Document passage.
With the transition of political power, we can expect ongoing debate and changes in the coming year. Rest assured, we stay abreast of all the important issues and will keep you informed through our client newsletter and social media postings. To start off 2017, we are highlighting some important changes for employer IRS filing deadlines, tax tips for single parents, new rules for health reimbursement arrangements, business tips and much more.
Our goal is to provide you an unparalleled level of client service. If you see something that you want to talk about, please contact us to explore the possibilities. We rely on satisfied clients as the primary source of new business, and your referrals are both welcomed and most sincerely appreciated!
Dodging Tax Penalties
Most taxpayers do not intentionally incur tax penalties, but many who are penalized are simply not aware of the penalties or the impact they can have on their wallet. As tax season approaches, let's look at some of the more commonly encountered penalties and how they may be avoided.
Article Highlights:
Unintentional Penalties
Underpayment of Estimated Tax and Withholding
Late Payment Penalty
Late Filing Penalty
Negligence Penalty
Dishonored Check Penalty
Missing ID Number Penalty
Most taxpayers don’t intentionally incur tax penalties, but many who are penalized are simply not aware of the penalties or the impact they can have on their wallet. As tax season approaches, let’s look at some of the more commonly encountered penalties and how they may be avoided.
Underpayment of Estimated Taxes and Withholding – Taxpayers are required to pay their tax liability as they go during the year, either through withholding or by making estimated tax payments. If the taxpayer owes more than $1,000 when filing his or her return for the year, the IRS will assess the underpayment of estimated tax penalty, which is currently 4% of the underpayment computed quarterly. There are “safe harbor” payments that can protect you from this penalty, which include payments in the following amounts: 90% of the current year’s tax liability or 100% (110% for high-income taxpayers) of the prior year’s tax liability. Farmers and fishermen need only prepay 66-2/3% of the current liability or 100% of the prior year’s liability.

Data for review.
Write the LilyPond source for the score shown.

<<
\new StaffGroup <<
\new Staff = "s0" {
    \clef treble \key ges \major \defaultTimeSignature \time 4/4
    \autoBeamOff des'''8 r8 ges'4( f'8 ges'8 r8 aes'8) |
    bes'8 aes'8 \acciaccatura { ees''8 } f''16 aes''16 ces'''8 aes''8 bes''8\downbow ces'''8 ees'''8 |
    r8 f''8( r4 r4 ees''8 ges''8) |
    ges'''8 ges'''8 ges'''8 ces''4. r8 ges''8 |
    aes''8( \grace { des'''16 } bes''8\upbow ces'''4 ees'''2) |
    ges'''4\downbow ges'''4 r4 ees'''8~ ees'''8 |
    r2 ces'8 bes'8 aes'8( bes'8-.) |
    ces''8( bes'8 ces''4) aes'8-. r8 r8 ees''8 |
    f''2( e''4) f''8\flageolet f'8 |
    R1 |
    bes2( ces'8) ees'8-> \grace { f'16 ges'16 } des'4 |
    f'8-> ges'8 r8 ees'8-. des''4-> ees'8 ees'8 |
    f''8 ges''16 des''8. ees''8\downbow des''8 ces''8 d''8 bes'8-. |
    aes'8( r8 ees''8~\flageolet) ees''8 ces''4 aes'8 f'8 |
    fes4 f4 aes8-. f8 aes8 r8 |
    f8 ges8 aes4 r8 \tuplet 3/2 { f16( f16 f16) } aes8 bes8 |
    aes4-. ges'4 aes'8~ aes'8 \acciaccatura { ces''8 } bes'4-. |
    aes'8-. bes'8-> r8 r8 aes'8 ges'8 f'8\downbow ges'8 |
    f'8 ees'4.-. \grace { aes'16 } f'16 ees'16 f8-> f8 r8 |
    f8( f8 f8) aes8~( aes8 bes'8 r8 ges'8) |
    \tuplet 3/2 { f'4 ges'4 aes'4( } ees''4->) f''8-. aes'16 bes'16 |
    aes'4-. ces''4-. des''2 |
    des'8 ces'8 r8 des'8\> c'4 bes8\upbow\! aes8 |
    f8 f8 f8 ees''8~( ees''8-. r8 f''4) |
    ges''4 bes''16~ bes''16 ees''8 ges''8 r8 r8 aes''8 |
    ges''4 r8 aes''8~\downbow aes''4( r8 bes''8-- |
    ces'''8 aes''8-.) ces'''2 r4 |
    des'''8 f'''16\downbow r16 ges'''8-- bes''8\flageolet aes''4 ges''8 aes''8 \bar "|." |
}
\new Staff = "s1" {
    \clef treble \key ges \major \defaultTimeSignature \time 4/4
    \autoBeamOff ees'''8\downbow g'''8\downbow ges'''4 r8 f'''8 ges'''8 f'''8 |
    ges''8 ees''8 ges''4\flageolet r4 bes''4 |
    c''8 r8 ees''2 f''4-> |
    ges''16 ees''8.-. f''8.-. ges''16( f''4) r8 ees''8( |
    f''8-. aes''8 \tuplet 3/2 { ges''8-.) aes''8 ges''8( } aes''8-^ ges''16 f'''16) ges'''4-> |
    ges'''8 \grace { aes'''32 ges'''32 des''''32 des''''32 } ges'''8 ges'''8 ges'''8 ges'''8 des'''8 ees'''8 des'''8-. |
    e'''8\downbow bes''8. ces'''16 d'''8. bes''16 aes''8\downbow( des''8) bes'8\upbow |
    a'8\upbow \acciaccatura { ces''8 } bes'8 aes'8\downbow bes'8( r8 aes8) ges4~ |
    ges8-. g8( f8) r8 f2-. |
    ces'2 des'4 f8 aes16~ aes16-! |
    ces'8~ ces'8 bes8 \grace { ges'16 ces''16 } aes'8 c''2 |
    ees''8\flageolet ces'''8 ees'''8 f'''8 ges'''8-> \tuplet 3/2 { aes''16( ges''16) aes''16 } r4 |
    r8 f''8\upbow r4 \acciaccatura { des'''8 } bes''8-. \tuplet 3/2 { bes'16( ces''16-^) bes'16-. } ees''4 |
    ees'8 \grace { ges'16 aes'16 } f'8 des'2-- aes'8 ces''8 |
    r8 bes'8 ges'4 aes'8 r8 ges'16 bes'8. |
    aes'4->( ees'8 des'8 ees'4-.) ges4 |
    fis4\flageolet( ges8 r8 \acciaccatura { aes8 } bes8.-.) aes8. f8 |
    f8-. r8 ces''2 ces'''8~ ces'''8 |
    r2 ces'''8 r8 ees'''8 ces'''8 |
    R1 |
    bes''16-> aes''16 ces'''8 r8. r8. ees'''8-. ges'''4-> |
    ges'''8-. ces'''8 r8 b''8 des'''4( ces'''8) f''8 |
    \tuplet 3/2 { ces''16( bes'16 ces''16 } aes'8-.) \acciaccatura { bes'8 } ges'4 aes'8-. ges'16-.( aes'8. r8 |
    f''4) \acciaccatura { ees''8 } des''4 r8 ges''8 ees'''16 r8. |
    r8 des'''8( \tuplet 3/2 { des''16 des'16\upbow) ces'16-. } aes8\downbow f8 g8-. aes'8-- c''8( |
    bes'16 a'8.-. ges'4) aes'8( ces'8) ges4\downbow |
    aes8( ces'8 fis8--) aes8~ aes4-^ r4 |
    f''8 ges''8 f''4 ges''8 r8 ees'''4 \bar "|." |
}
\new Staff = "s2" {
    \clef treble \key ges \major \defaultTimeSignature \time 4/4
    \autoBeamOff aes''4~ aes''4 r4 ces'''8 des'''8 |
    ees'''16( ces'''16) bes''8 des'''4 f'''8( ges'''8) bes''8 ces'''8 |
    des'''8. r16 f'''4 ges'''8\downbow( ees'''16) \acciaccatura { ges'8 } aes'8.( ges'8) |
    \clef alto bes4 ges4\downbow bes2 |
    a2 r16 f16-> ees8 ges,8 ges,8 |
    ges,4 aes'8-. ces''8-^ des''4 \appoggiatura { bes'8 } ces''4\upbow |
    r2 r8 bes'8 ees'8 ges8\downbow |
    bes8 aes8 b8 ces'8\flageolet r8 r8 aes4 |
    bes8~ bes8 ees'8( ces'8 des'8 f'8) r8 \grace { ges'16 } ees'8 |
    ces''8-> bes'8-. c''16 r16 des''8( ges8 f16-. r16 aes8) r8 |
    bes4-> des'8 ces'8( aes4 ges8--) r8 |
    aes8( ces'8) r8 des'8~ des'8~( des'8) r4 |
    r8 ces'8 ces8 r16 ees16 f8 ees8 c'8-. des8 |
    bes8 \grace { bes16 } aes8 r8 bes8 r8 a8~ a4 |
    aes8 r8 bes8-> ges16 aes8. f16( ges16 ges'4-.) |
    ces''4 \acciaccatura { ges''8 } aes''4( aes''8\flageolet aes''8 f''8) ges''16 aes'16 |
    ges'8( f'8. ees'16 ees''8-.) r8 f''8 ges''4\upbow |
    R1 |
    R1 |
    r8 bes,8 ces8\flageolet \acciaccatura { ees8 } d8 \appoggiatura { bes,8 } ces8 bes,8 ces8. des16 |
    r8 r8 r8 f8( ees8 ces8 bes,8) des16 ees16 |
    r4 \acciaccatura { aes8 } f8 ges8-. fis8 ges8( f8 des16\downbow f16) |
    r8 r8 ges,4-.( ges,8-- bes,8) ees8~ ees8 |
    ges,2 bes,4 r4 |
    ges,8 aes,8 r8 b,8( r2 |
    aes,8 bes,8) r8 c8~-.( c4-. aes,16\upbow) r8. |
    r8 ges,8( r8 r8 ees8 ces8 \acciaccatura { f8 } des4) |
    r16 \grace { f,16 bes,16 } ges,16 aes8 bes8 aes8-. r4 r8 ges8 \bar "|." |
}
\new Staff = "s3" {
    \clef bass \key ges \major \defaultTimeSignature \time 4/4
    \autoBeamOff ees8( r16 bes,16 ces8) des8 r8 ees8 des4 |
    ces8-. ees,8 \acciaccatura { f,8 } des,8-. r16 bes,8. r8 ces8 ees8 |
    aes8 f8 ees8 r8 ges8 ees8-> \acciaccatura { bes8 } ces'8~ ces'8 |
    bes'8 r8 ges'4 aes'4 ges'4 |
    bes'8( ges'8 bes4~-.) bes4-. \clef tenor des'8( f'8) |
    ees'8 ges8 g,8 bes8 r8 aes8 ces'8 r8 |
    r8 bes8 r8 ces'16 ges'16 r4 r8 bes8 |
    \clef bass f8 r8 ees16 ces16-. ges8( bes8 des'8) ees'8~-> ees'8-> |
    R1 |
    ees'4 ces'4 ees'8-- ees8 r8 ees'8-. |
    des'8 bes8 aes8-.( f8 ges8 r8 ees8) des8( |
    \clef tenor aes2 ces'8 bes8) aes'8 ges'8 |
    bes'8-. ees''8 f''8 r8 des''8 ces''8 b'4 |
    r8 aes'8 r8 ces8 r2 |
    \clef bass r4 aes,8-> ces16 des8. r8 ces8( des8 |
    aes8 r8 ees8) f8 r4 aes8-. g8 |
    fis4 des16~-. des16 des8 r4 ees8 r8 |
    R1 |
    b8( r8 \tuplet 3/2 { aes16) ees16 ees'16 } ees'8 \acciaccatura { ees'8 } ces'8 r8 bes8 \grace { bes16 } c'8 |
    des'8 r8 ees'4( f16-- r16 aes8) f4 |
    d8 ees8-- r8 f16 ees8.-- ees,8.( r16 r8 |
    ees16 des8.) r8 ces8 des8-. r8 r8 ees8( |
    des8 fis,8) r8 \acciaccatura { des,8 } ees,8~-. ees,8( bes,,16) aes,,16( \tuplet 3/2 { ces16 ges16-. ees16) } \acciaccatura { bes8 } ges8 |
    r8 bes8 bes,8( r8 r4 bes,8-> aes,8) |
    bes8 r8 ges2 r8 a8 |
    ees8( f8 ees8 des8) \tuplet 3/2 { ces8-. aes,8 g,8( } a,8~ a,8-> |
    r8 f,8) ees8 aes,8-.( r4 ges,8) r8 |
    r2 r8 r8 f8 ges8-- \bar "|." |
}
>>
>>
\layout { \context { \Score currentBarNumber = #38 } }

Problems and tasks.
1. Answer these from the tax newsletter:
(a) What year does the newsletter say it is starting off?
(b) How much must a taxpayer owe when filing before the IRS assesses the underpayment of estimated tax penalty?
(c) What percentage of the current liability do farmers and fishermen need to prepay?
2. Retype everything in the tax newsletter from "With the transition" down to "and much more.".
You won't need the records for any of this.

Responses by task.
1.
(a) 2017
(b) More than $1,000
(c) 66-2/3%

2.
With the transition of political power, we can expect ongoing debate and changes in the coming year. Rest assured, we stay abreast of all the important issues and will keep you informed through our client newsletter and social media postings. To start off 2017, we are highlighting some important changes for employer IRS filing deadlines, tax tips for single parents, new rules for health reimbursement arrangements, business tips and much more.